▶ REQUIRED ACTION
An exact copy of each record is required.

▶ DATA FOR REVIEW
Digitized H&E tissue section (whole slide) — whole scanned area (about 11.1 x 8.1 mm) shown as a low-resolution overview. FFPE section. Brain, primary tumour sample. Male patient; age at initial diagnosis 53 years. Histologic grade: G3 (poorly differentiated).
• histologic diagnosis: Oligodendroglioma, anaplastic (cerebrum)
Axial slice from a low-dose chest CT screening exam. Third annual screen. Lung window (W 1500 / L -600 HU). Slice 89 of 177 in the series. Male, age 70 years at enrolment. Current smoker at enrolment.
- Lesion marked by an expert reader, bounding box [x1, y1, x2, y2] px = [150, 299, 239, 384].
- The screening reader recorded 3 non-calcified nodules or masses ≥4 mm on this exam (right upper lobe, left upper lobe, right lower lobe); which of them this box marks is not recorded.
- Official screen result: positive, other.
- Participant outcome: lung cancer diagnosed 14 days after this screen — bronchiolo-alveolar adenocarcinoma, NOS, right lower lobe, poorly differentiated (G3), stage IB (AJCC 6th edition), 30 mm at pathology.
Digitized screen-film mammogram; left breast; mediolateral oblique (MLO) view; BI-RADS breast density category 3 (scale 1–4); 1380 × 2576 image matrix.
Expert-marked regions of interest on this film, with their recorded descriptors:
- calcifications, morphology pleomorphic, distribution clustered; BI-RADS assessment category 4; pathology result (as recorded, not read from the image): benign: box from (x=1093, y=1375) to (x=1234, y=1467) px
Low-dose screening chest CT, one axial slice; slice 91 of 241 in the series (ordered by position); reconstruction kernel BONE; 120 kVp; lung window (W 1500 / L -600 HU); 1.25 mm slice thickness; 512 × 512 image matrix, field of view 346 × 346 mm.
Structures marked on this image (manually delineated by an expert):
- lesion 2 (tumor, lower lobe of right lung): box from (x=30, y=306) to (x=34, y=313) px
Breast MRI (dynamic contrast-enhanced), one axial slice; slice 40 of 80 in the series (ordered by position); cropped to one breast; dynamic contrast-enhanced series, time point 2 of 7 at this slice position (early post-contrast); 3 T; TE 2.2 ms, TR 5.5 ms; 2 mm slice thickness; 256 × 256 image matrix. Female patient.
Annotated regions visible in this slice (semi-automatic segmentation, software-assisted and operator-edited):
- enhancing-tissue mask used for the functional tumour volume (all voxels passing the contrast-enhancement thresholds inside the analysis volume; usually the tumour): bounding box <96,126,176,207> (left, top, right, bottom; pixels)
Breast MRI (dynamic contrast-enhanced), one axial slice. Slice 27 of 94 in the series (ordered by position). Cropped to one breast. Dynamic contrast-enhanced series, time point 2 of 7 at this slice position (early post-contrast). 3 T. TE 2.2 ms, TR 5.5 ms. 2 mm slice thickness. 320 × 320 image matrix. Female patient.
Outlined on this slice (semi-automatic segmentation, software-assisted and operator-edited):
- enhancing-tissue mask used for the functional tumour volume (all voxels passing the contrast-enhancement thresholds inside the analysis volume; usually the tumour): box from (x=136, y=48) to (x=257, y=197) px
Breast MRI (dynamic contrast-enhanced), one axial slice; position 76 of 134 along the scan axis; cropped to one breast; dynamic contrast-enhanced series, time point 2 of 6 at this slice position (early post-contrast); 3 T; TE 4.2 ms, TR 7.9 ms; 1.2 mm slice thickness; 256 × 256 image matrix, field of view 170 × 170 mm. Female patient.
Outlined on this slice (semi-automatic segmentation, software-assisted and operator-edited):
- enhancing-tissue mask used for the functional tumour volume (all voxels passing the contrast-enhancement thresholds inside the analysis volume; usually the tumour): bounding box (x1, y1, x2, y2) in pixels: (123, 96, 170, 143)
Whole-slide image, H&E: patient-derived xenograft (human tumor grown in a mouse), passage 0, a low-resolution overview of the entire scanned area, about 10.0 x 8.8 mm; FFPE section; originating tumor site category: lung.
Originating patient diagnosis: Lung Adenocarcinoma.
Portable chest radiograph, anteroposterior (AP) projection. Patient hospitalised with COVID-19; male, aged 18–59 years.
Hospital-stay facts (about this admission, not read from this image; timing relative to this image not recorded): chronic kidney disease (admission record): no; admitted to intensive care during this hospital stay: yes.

▶ THE ANSWER
Digitized H&E tissue section (whole slide) — whole scanned area (about 11.1 x 8.1 mm) shown as a low-resolution overview. FFPE section. Brain, primary tumour sample. Male patient; age at initial diagnosis 53 years. Histologic grade: G3 (poorly differentiated).
• histologic diagnosis: Oligodendroglioma, anaplastic (cerebrum)
Axial slice from a low-dose chest CT screening exam. Third annual screen. Lung window (W 1500 / L -600 HU). Slice 89 of 177 in the series. Male, age 70 years at enrolment. Current smoker at enrolment.
- Lesion marked by an expert reader, bounding box [x1, y1, x2, y2] px = [150, 299, 239, 384].
- The screening reader recorded 3 non-calcified nodules or masses ≥4 mm on this exam (right upper lobe, left upper lobe, right lower lobe); which of them this box marks is not recorded.
- Official screen result: positive, other.
- Participant outcome: lung cancer diagnosed 14 days after this screen — bronchiolo-alveolar adenocarcinoma, NOS, right lower lobe, poorly differentiated (G3), stage IB (AJCC 6th edition), 30 mm at pathology.
Digitized screen-film mammogram; left breast; mediolateral oblique (MLO) view; BI-RADS breast density category 3 (scale 1–4); 1380 × 2576 image matrix.
Expert-marked regions of interest on this film, with their recorded descriptors:
- calcifications, morphology pleomorphic, distribution clustered; BI-RADS assessment category 4; pathology result (as recorded, not read from the image): benign: box from (x=1093, y=1375) to (x=1234, y=1467) px
Low-dose screening chest CT, one axial slice; slice 91 of 241 in the series (ordered by position); reconstruction kernel BONE; 120 kVp; lung window (W 1500 / L -600 HU); 1.25 mm slice thickness; 512 × 512 image matrix, field of view 346 × 346 mm.
Structures marked on this image (manually delineated by an expert):
- lesion 2 (tumor, lower lobe of right lung): box from (x=30, y=306) to (x=34, y=313) px
Breast MRI (dynamic contrast-enhanced), one axial slice; slice 40 of 80 in the series (ordered by position); cropped to one breast; dynamic contrast-enhanced series, time point 2 of 7 at this slice position (early post-contrast); 3 T; TE 2.2 ms, TR 5.5 ms; 2 mm slice thickness; 256 × 256 image matrix. Female patient.
Annotated regions visible in this slice (semi-automatic segmentation, software-assisted and operator-edited):
- enhancing-tissue mask used for the functional tumour volume (all voxels passing the contrast-enhancement thresholds inside the analysis volume; usually the tumour): bounding box <96,126,176,207> (left, top, right, bottom; pixels)
Breast MRI (dynamic contrast-enhanced), one axial slice. Slice 27 of 94 in the series (ordered by position). Cropped to one breast. Dynamic contrast-enhanced series, time point 2 of 7 at this slice position (early post-contrast). 3 T. TE 2.2 ms, TR 5.5 ms. 2 mm slice thickness. 320 × 320 image matrix. Female patient.
Outlined on this slice (semi-automatic segmentation, software-assisted and operator-edited):
- enhancing-tissue mask used for the functional tumour volume (all voxels passing the contrast-enhancement thresholds inside the analysis volume; usually the tumour): box from (x=136, y=48) to (x=257, y=197) px
Breast MRI (dynamic contrast-enhanced), one axial slice; position 76 of 134 along the scan axis; cropped to one breast; dynamic contrast-enhanced series, time point 2 of 6 at this slice position (early post-contrast); 3 T; TE 4.2 ms, TR 7.9 ms; 1.2 mm slice thickness; 256 × 256 image matrix, field of view 170 × 170 mm. Female patient.
Outlined on this slice (semi-automatic segmentation, software-assisted and operator-edited):
- enhancing-tissue mask used for the functional tumour volume (all voxels passing the contrast-enhancement thresholds inside the analysis volume; usually the tumour): bounding box (x1, y1, x2, y2) in pixels: (123, 96, 170, 143)
Whole-slide image, H&E: patient-derived xenograft (human tumor grown in a mouse), passage 0, a low-resolution overview of the entire scanned area, about 10.0 x 8.8 mm; FFPE section; originating tumor site category: lung.
Originating patient diagnosis: Lung Adenocarcinoma.
Portable chest radiograph, anteroposterior (AP) projection. Patient hospitalised with COVID-19; male, aged 18–59 years.
Hospital-stay facts (about this admission, not read from this image; timing relative to this image not recorded): chronic kidney disease (admission record): no; admitted to intensive care during this hospital stay: yes.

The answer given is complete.